IKEA Foundation and Rockefeller Foundation launch US$1 billion renewables fund

The organisations will each chip in US$500 million to a fund they envisage will be a catalyst for the energy transition that will unlock billions more in investment to bring green power to remote locations.

Solar panels, Nepal, energy access
Nepali traditional houses with solar panel roofs. More than 10 per cent of the global population still lacks energy access. Image: Shutterstock

The IKEA Foundation and the Rockefeller Foundation yesterday announced that they will join forces to set up a US$1 billion global initiative to drive investment in distributed renewables and fight energy poverty in developing nations around the world. It will be the single largest distributed renewable energy fund to date.

The platform, which will launch this year, aims to bring distributed clean energy to one billion people this decade, with the long-term goal to deliver clean power to 800 million people who currently lack electricity, and a further 2.8 billion with unreliable access.

Renewable energy investment is rising fast and hit US$303.5 billion in 2020, up 2 per cent from the previous year. But many organisations continue to struggle to identify viable, investment-ready clean energy ventures, the foundations said.

By channeling development finance to the expansion of projects at scale, the new initiative aims to act as a catalyst for further investment in distributed renewables across Sub-Saharan Africa, South and Southeast Asia, Latin American, and the Caribbean.

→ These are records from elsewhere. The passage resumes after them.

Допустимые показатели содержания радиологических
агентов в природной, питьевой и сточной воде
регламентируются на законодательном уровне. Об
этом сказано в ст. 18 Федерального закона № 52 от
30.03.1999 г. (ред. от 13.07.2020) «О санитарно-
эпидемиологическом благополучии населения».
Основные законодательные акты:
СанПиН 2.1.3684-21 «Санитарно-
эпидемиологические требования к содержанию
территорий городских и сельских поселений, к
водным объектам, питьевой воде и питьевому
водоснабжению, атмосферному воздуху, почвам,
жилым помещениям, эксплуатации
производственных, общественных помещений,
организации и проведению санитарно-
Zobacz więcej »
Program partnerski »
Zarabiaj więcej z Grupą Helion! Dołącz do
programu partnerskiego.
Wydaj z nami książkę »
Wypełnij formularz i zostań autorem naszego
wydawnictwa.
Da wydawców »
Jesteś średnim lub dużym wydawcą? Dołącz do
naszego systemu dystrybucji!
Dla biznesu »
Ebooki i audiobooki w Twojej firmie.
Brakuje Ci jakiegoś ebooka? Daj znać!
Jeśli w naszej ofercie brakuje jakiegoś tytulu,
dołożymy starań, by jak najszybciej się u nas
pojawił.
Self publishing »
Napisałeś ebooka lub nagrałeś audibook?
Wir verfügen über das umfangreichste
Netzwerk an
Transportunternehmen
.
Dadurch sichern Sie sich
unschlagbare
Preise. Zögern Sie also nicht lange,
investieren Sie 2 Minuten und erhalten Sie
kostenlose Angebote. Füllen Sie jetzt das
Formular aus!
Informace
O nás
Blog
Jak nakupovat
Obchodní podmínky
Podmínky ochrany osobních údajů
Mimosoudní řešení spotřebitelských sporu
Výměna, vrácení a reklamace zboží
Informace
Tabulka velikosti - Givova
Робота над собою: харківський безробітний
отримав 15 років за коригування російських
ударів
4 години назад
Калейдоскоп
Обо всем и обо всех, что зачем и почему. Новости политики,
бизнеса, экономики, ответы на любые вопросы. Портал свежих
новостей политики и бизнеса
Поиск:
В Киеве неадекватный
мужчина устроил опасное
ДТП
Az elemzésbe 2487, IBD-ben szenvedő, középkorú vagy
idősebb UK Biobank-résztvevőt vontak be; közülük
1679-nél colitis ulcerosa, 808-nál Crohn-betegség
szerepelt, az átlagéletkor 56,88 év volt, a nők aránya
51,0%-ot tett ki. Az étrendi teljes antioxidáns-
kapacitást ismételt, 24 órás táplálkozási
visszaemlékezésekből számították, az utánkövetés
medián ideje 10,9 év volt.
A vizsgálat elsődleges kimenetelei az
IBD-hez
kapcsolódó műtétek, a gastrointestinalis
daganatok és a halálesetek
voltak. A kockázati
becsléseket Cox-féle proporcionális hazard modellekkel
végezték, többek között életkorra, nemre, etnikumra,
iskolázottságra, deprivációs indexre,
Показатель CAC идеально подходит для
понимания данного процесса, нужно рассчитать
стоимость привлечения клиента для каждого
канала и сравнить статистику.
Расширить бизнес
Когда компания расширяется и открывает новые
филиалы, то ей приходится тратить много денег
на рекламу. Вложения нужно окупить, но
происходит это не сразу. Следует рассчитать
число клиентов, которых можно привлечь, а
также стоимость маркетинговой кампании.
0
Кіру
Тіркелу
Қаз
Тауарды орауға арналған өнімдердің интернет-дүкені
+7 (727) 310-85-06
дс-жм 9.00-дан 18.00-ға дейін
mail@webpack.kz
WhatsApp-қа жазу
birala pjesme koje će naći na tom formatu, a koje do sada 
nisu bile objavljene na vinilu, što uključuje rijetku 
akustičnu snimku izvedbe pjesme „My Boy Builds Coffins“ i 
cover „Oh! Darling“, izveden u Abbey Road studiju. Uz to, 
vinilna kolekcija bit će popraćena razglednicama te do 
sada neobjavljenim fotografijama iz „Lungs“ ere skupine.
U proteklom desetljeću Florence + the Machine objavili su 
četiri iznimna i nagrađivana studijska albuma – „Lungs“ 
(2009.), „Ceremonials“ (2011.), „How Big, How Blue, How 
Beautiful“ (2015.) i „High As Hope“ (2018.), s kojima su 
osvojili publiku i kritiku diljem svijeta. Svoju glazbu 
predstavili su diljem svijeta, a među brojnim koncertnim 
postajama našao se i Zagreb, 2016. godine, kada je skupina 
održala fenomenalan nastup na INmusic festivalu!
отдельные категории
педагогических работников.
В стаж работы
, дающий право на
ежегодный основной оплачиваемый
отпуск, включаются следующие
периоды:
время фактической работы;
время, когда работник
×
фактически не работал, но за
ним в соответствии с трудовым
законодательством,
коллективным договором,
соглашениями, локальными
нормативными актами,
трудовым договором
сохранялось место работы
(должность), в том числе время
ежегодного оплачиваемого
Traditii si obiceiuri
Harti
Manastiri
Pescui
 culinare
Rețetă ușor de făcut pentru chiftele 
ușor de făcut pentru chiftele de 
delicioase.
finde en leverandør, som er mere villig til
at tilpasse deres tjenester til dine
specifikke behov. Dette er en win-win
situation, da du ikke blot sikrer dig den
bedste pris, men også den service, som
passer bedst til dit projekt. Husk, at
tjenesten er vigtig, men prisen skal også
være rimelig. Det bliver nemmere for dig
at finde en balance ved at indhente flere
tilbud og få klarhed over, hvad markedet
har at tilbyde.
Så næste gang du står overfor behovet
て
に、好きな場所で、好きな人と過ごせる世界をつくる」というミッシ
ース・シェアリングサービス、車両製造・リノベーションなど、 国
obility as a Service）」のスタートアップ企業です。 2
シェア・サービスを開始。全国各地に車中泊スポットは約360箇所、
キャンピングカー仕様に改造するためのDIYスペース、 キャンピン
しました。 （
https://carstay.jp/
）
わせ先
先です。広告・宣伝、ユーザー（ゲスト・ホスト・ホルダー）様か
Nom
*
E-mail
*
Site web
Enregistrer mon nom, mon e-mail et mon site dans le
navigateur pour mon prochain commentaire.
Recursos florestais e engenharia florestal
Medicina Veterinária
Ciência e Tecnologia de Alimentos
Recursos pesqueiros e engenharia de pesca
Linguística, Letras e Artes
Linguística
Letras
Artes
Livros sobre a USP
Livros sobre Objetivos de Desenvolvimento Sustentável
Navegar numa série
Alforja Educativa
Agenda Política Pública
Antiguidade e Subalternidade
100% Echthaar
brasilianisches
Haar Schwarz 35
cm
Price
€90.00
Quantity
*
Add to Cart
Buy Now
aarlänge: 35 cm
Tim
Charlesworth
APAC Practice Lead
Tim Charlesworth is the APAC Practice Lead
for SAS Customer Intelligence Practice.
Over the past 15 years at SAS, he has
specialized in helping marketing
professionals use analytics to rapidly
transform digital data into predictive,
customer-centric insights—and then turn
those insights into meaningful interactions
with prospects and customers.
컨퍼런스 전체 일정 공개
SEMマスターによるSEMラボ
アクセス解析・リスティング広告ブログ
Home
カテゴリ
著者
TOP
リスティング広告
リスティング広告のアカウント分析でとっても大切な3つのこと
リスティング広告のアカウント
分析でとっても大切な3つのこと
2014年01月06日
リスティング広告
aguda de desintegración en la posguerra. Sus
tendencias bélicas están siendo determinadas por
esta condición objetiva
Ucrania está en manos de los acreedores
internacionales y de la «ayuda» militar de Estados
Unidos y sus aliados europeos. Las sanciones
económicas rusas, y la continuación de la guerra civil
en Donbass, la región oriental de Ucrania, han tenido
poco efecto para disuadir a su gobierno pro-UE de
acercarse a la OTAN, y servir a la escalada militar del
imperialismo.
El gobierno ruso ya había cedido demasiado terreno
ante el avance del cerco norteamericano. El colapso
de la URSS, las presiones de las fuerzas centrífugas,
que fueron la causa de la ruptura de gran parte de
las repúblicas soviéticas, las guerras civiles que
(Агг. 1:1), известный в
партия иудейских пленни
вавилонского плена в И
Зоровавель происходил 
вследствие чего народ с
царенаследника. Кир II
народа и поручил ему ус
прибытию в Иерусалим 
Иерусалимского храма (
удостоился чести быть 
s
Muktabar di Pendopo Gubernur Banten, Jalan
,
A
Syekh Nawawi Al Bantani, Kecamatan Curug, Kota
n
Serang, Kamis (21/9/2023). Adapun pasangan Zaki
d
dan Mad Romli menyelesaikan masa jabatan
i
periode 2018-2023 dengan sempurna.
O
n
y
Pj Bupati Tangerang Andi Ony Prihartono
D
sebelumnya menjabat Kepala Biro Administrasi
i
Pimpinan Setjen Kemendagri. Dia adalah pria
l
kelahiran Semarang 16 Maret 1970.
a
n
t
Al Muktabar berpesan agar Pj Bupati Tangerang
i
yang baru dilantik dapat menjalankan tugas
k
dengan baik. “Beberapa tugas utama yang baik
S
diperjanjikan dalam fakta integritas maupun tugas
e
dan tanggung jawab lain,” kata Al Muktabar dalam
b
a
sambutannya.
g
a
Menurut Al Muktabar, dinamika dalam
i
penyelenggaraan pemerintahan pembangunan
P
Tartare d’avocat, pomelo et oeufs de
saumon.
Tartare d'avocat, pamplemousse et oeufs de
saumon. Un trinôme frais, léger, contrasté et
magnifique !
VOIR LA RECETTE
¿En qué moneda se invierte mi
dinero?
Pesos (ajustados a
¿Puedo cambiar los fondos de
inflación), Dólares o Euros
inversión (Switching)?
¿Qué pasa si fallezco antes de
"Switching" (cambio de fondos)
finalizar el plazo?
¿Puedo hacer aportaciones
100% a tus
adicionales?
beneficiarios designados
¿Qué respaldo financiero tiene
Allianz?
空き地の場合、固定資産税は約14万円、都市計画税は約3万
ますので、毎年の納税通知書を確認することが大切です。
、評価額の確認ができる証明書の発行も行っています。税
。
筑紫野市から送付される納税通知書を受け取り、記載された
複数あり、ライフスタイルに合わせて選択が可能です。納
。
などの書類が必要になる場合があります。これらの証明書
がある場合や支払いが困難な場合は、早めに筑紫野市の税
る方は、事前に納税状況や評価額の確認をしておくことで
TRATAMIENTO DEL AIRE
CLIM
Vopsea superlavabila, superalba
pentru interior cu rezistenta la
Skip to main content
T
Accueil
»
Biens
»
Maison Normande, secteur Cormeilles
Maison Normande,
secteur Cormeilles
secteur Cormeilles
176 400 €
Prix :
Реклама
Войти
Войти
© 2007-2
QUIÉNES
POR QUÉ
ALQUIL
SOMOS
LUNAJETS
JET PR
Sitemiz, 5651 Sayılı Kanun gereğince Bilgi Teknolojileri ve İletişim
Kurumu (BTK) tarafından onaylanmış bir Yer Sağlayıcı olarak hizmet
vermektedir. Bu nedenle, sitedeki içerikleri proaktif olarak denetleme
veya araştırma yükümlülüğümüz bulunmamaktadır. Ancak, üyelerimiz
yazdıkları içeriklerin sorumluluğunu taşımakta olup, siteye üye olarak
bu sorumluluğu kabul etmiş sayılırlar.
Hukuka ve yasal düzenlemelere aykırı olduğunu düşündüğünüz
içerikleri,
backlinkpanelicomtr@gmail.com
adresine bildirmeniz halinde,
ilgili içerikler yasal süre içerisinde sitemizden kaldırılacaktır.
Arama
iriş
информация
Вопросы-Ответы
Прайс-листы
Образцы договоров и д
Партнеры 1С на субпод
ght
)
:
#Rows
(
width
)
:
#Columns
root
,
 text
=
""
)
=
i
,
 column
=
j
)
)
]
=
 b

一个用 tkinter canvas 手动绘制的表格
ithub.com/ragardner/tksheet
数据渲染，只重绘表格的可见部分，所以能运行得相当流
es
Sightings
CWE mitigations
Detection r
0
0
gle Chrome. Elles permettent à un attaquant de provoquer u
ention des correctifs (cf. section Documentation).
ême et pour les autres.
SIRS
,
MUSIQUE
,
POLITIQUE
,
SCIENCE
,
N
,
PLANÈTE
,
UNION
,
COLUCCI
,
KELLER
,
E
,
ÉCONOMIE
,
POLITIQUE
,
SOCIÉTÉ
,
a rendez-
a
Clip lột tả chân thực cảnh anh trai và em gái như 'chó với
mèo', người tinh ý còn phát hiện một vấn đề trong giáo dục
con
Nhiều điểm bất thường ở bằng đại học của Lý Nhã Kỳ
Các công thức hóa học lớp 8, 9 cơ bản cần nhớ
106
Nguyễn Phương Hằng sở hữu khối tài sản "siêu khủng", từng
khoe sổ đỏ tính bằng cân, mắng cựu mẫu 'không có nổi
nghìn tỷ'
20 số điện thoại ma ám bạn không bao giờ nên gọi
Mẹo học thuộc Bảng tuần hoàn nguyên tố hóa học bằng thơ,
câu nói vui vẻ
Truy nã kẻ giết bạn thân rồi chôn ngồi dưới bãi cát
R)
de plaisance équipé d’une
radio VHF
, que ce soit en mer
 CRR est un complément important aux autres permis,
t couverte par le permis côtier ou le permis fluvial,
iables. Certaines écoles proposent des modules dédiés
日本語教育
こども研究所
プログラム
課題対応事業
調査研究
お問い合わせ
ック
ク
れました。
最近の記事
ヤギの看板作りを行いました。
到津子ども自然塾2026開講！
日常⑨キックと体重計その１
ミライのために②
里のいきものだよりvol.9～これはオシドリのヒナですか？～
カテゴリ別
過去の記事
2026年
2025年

The foundations estimate that up to US$20 billion in additional capital can be unlocked by 2030 to help emerging economies leapfrog polluting electricity sources and transform the livelihoods of communities in the world’s remotest corners.

Data by the International Energy Agency (IEA), a Paris-based intergovernmental organisation, shows that more than 10 per cent of the global population still lacks energy access, although electrification efforts have borne fruit. The number of people without access to electricity fell from almost 860 million in 2018 to 770 million in 2019, a record low in recent years.

In developing Asia, almost 1.2 billion people have gained access to electricity since 2000, with 96 percent of the region having access to electricity in 2019. India accounts for around two-third of this progress. In Africa, the number of people gaining power access annually doubled from 9 million a year between 2000 and 2013 to 20 million people between 2014 and 2019, outpacing population growth.

However, past progress has been partly reversed in the wake of the Covid-19 pandemic. In Sub-Saharan Africa, for instance, the number of people without electricity access has steadily declined since 2013 but is expected to have increased since the pandemic began.

Per Heggenes, chief executive officer of the IKEA Foundation, a Dutch charitable organisation started by the furniture firm’s founder Ingvar Kamprad in 1982, said: “If global energy consumption doesn’t change from fossil fuels to renewable energy, we will not meet the Paris Agreement ambitions and millions of families will be left behind in poverty. We need to be honest and recognise that the current approach is not delivering the impact the world needs in the time that we have.”

“Millions of lives and trillions of dollars have been lost to Covid-19, forcing people back into poverty after decades of progress. The effects of the climate crisis will make this even worse, which is why we must invest now to reverse this downward spiral,” said Dr. Rajiv J. Shah, president of the Rockefeller Foundation.

To facilitate the joint investment, the United States-based foundation will incubate the new initiative in RF Catalytic Capital, another platform it launched in 2020 to offer an innovative way for impact investors, and governments to combine their resources and expand their global philanthropic reach in an effort to help the world equitably recover from the Covid-19 pandemic.

Distributed renewable energy is electricity generated near the point of use rather than through centralised sources like power plants. It is usually deployed in off-grid electricity distribution networks that are not connected to the main grid.

Flip Dötsch, who handles strategic communications at IKEA Foundation, told Eco-Business that the new platform would collaborate with partners in recipient countries to implement its projects.

But he did not reveal whether the initiative would set aside money to deal with challenges such as the need for local skills-building to ensure that energy facilities are properly maintained and operated in the long run.

The International Renewable Energy Agency (IRENA), an intergovernmental organisation, estimates that the global energy transition in the power sector alone will require investment of nearly US$22.5 trillion in new renewable installed capacity through 2050, implying at least a doubling of annual investments compared to current levels.